**Quoted text**
Johann Heinrich Cotta, also Heinrich von Cotta, (30 October 1763 – 25 October 1844) was a German silviculturist who was a native of Kleine Zillbach, near Wasungen, Thuringia. He was founder of the Royal Saxon Academy of Forestry, in Tharandt, and is known as a pioneer of scientific forestry. He was the father of the geologist Bernhard von Cotta (1808–1879).

Education and early career
Cotta reportedly said of himself:

"I am a child of the forest; no roof covers the spot where I was born. Old oaks and beeches shade its solitude and grass grows upon it. The first song I heard was of the birds of the forest, my first surroundings were trees. Thus my birth determined my calling!"

Initially learning forestry from his father, in 1784–85 Cotta enrolled at the University of Jena, where he studied mathematics, natural sciences and cameralism (public administration). In 1785, he returned to Zillbach to teach forestry at one of the earliest master schools of forestry, with his father. In 1801 he became a member of the forestry college in Eisenach, while continuing his work at Zillbach. During this time his reputation grew, and in 1810 Cotta was appointed director of Forstvermessung und Taxation (Forest Mensuration and Taxation) by Frederick Augustus I of Saxony.

Founder of the Royal Saxon Academy of Forestry
In 1811, he established a forestry school at Tharandt, near Dresden, together with its arboretum, the Forstbotanischer Garten Tharandt, still in existence. The school later would be known as the Royal Saxon Academy of Forestry; and lives on today as site of the Department of Forestry of Dresden University of Technology. The new forestry school attracted students throughout Europe, and in 1813 was visited by Johann Wolfgang von Goethe. In 1841, Cotta was given an award by Tsar Nicholas I in recognition of his efforts at Tharandt.

Pioneer of modern forestry
Cotta was a pioneer of modern forestry, and was a catalyst concerning the transition from "timber production" to forestry as a scientific discipline. He was interested  in all aspects of forestry, including studies involving  long-term seeding, establishment of forested areas, and tree-cutting based on mathematic practices. Cotta's methodology was based on a geometric survey of the forest, where calculations of the wood mass of individual trees as well as the yield of the entire forested region were made. By way of these calculations an estimate for the monetary worth of a forest could be assessed. In 1804 Cotta was the first to suggest the concept of a "volume table", which was a chart that was introduced decades later to aid in the estimation of standing timber volume. In 1816, Cotta wrote: 
"Three principal causes exist why forestry is still so backward: first, the long time which wood needs for its development; second, the great variety of sites on which it grows; thirdly, the fact that the forester who practices much writes but little, and he who writes much practices but little."

**Data section**

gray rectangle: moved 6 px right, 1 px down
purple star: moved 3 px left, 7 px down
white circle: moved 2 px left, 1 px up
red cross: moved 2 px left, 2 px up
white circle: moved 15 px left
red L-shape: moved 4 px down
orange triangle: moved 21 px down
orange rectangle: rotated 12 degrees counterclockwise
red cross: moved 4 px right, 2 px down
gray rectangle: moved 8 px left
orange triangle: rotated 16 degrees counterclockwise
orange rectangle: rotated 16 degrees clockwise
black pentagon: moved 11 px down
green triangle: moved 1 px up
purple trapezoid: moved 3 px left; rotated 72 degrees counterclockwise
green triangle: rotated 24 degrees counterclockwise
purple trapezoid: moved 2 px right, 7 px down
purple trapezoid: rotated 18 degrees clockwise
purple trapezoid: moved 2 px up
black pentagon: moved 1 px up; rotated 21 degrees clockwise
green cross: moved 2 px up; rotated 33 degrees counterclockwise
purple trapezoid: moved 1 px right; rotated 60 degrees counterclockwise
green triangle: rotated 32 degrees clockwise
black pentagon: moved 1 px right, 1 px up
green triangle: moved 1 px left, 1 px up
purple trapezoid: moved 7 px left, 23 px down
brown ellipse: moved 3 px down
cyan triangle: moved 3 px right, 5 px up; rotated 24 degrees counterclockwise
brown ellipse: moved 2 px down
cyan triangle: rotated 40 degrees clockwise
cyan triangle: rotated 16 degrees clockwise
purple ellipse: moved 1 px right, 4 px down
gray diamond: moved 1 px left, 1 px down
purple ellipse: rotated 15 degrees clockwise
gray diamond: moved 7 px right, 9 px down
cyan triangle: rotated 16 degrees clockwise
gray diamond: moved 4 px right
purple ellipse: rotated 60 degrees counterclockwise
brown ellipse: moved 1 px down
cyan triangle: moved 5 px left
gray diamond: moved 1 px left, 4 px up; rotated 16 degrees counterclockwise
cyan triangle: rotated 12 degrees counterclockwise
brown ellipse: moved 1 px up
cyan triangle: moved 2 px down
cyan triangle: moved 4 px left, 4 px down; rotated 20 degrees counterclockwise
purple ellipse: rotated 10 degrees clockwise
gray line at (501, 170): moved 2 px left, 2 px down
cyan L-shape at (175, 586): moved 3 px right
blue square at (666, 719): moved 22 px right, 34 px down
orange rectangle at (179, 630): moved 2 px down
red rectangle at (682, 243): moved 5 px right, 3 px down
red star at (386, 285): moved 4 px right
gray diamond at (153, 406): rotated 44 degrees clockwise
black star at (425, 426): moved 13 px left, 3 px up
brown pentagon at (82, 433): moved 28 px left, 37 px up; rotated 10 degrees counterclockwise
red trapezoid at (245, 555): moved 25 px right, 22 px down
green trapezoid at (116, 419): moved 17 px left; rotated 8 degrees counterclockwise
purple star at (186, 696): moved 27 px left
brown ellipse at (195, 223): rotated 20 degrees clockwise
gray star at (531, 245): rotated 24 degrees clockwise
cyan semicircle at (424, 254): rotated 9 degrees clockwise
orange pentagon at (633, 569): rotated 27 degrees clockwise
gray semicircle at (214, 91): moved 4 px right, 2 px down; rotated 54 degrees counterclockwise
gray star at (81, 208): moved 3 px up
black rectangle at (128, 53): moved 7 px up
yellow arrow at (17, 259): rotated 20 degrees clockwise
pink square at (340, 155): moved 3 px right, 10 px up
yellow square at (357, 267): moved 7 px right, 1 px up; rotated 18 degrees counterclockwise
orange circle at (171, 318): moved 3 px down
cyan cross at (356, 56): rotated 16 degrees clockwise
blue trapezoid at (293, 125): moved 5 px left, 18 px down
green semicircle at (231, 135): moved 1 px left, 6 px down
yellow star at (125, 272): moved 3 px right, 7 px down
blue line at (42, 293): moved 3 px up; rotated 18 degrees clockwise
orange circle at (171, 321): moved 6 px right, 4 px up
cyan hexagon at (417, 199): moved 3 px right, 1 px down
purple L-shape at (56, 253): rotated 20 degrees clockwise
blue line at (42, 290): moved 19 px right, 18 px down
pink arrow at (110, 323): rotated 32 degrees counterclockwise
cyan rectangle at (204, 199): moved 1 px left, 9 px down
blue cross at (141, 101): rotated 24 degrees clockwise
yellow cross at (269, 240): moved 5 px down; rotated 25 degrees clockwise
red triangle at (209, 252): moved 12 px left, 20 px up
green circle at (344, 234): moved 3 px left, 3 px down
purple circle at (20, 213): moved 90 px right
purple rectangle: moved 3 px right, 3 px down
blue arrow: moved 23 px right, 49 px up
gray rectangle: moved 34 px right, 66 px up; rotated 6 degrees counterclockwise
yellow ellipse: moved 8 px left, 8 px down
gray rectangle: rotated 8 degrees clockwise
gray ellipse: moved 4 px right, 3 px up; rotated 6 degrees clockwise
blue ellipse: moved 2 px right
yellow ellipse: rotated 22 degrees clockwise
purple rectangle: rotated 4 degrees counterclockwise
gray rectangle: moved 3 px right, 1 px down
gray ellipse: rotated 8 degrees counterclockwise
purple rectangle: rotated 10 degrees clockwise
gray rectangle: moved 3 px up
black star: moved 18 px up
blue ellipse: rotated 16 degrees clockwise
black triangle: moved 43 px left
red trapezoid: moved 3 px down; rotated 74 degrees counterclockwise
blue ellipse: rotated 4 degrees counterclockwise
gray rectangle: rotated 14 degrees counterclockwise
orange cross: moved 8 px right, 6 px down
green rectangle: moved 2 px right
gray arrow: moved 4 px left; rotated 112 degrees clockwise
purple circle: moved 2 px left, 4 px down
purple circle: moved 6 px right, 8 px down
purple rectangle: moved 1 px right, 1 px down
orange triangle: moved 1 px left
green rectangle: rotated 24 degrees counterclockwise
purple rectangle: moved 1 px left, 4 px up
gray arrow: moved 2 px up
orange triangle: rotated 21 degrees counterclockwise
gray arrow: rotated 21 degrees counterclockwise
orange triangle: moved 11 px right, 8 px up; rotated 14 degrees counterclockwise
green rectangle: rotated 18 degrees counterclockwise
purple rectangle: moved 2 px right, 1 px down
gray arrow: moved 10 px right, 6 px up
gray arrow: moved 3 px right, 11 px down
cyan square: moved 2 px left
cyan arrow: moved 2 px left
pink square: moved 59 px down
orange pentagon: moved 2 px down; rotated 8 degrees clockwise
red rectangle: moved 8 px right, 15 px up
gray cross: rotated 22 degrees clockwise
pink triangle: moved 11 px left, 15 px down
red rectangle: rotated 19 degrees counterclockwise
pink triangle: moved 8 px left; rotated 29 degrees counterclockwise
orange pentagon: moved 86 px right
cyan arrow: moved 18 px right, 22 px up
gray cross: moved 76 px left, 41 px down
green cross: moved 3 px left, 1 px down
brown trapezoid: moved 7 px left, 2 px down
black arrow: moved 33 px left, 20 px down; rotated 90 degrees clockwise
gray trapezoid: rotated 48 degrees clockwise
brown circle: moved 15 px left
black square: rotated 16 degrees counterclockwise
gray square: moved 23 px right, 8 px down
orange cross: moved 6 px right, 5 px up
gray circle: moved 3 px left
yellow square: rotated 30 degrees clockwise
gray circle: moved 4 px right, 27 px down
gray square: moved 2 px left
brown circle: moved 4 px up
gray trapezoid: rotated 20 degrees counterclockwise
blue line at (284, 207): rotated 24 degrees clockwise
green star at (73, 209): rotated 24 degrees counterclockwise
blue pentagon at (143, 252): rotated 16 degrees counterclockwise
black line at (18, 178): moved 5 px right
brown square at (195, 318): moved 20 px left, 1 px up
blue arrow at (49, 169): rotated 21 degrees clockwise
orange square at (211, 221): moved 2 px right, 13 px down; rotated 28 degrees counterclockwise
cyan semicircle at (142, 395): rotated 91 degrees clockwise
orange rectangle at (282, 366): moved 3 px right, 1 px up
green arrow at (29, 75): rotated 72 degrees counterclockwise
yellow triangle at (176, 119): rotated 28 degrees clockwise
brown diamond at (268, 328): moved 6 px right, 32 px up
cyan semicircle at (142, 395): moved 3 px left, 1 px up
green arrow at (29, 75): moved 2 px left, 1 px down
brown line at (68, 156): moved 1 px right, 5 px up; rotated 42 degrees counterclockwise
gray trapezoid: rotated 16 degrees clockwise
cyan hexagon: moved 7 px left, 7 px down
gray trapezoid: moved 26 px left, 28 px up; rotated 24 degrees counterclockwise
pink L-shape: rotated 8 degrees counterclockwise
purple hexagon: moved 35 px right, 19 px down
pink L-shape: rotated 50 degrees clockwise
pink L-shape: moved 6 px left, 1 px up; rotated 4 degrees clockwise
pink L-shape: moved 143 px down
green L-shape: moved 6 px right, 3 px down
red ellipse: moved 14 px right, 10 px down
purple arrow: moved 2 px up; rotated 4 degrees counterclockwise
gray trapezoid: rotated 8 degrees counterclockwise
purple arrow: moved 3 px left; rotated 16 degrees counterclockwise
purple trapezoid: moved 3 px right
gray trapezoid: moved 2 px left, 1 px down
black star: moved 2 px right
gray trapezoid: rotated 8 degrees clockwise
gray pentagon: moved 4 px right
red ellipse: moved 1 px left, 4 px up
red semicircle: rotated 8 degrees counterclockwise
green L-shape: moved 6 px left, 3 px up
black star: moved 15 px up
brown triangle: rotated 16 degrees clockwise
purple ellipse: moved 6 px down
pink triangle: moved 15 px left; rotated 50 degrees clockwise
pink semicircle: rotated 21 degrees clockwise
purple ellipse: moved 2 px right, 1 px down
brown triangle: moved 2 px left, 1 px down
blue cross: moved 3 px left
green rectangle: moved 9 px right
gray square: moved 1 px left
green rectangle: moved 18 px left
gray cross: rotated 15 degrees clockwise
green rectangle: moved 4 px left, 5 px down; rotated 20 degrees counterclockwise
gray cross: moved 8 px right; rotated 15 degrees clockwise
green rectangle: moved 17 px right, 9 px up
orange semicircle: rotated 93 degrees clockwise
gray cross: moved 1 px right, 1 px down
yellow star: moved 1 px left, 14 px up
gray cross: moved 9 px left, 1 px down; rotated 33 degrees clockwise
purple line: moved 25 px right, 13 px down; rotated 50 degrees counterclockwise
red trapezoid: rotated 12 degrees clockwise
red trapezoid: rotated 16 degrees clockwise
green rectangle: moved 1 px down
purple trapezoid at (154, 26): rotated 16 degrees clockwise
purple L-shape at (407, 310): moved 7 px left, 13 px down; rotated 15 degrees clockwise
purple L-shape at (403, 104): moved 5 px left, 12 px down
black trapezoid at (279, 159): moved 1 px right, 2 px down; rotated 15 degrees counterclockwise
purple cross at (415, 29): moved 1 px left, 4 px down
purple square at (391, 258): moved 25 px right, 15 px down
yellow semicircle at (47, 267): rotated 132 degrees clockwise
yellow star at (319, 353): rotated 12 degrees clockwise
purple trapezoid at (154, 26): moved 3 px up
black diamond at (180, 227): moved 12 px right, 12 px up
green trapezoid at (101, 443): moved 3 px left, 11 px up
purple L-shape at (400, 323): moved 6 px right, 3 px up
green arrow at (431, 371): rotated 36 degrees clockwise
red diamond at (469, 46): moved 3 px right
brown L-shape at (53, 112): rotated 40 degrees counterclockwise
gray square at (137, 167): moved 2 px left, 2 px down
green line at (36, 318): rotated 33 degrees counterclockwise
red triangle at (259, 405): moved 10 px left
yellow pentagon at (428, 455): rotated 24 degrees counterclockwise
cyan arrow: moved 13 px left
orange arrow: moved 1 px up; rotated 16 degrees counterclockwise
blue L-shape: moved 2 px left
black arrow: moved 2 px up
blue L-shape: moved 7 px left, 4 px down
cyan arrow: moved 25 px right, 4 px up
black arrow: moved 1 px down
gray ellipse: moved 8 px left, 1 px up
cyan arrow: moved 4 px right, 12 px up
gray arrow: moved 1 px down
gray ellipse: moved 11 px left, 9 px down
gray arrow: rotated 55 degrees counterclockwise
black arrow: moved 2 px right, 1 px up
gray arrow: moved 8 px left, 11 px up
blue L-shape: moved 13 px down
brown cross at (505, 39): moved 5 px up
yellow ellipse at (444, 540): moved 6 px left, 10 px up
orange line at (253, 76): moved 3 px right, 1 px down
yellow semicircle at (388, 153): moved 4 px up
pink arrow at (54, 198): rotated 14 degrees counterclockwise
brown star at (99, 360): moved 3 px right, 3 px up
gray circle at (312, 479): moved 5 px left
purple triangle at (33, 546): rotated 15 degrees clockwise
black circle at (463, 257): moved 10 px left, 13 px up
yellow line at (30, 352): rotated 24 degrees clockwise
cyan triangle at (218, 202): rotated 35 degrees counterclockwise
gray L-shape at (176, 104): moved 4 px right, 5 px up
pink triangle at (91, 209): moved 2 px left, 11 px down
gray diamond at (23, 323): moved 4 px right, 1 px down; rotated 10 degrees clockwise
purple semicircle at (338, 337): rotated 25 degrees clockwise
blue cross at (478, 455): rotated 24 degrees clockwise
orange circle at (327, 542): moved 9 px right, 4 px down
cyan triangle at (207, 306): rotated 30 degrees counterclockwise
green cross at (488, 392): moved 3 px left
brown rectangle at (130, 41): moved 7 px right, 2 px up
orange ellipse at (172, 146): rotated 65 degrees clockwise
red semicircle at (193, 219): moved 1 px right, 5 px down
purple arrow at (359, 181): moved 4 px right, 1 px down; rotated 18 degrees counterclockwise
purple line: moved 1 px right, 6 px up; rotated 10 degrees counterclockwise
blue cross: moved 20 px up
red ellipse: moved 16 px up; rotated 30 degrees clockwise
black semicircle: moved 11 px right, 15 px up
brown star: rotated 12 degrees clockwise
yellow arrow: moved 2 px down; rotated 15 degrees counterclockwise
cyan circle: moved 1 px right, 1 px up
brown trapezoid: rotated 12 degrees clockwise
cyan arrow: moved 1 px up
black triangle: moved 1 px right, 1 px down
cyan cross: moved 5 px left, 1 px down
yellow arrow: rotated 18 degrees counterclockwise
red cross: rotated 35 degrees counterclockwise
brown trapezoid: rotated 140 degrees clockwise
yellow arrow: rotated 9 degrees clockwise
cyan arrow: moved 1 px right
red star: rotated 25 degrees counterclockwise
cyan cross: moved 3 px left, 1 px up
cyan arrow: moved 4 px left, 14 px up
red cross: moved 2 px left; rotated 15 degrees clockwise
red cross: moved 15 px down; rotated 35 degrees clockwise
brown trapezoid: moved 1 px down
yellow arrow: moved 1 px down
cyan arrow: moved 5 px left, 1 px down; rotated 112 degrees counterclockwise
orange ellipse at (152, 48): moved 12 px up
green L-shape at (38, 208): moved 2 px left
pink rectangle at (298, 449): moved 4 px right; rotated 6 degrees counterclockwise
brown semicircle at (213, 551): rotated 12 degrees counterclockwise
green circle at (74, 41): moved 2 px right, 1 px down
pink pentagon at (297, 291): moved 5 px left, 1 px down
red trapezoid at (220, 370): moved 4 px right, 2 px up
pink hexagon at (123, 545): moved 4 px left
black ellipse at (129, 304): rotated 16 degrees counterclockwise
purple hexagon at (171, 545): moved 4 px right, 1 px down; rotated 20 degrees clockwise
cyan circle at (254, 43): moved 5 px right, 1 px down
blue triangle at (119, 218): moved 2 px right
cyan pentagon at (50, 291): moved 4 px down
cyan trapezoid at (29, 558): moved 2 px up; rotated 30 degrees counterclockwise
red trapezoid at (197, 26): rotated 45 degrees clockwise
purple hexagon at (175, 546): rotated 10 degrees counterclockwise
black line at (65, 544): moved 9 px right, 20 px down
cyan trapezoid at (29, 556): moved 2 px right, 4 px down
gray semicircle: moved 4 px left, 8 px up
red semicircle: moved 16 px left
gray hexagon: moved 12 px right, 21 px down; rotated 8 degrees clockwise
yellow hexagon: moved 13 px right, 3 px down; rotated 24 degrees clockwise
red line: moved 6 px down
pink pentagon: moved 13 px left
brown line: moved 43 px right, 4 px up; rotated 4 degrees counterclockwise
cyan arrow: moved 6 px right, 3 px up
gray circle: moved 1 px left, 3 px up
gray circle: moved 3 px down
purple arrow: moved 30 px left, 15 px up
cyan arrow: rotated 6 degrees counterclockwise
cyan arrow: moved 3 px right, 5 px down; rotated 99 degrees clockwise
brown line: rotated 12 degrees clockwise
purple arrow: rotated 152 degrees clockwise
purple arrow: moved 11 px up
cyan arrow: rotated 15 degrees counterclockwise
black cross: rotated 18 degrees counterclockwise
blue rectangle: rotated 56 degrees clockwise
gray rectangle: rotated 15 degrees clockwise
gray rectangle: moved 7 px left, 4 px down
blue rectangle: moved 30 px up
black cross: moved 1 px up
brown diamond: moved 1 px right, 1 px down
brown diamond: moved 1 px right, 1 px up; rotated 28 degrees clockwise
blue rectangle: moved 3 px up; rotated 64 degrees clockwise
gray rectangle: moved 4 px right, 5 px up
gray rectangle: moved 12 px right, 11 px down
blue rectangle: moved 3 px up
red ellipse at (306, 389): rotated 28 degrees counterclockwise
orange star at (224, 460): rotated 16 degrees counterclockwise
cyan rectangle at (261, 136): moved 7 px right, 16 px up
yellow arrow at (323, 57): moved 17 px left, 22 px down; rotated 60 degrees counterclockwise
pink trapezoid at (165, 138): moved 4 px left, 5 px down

**Problems to work on**
1) According to the passage on Cotta, who visited the new forestry school in 1813?
2) Please reproduce the passage on Cotta word for word from "Initially learning forestry" to "I of Saxony.".
Rely on the passage on Cotta alone, not on the lines.

**Answers for this exercise**
1) Johann Wolfgang von Goethe

2)
Initially learning forestry from his father, in 1784–85 Cotta enrolled at the University of Jena, where he studied mathematics, natural sciences and cameralism (public administration). In 1785, he returned to Zillbach to teach forestry at one of the earliest master schools of forestry, with his father. In 1801 he became a member of the forestry college in Eisenach, while continuing his work at Zillbach. During this time his reputation grew, and in 1810 Cotta was appointed director of Forstvermessung und Taxation (Forest Mensuration and Taxation) by Frederick Augustus I of Saxony.